Quantitative Analysis for Authentication of Low-cost RFID Tags
Ioannis Paparrizos, Stylianos Basagiannis, Sophia Petridou

TL;DR
This paper presents a quantitative verification method for low-cost RFID protocols using Markov chains, enabling analysis of communication costs for up to 100 tags and aiding designers in protocol validation.
Contribution
It introduces a novel quantitative analysis approach for RFID protocols using DTMCs and the PRISM model checker, specifically tailored for low-cost RFID systems.
Findings
Quantified communication costs for RFID sessions.
Validated protocol performance with up to 100 tags.
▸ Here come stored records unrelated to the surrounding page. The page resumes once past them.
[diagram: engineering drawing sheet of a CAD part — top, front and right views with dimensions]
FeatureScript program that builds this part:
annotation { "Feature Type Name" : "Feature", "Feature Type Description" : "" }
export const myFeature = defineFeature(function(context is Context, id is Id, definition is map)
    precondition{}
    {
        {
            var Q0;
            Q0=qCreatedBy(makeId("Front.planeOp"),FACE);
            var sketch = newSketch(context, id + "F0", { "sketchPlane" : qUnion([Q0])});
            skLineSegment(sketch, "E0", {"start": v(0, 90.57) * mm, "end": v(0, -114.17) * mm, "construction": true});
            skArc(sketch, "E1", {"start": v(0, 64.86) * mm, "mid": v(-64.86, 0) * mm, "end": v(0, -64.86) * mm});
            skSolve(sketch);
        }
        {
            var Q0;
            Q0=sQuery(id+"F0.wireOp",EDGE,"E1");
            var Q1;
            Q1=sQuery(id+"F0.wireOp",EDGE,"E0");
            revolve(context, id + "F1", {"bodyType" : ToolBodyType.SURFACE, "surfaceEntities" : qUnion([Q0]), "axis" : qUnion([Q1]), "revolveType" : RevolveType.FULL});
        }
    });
Provided a methodology for cost-based RFID design validation.
Abstract
Formal analysis techniques are widely used today in order to verify and analyze communication protocols. In this work, we launch a quantitative verification analysis for the low- cost Radio Frequency Identification (RFID) protocol proposed by Song and Mitchell. The analysis exploits a Discrete-Time Markov Chain (DTMC) using the well-known PRISM model checker. We have managed to represent up to 100 RFID tags communicating with a reader and quantify each RFID session according to the protocol's computation and transmission cost requirements. As a consequence, not only does the proposed analysis provide quantitative verification results, but also it constitutes a methodology for RFID designers who want to validate their products under specific cost requirements.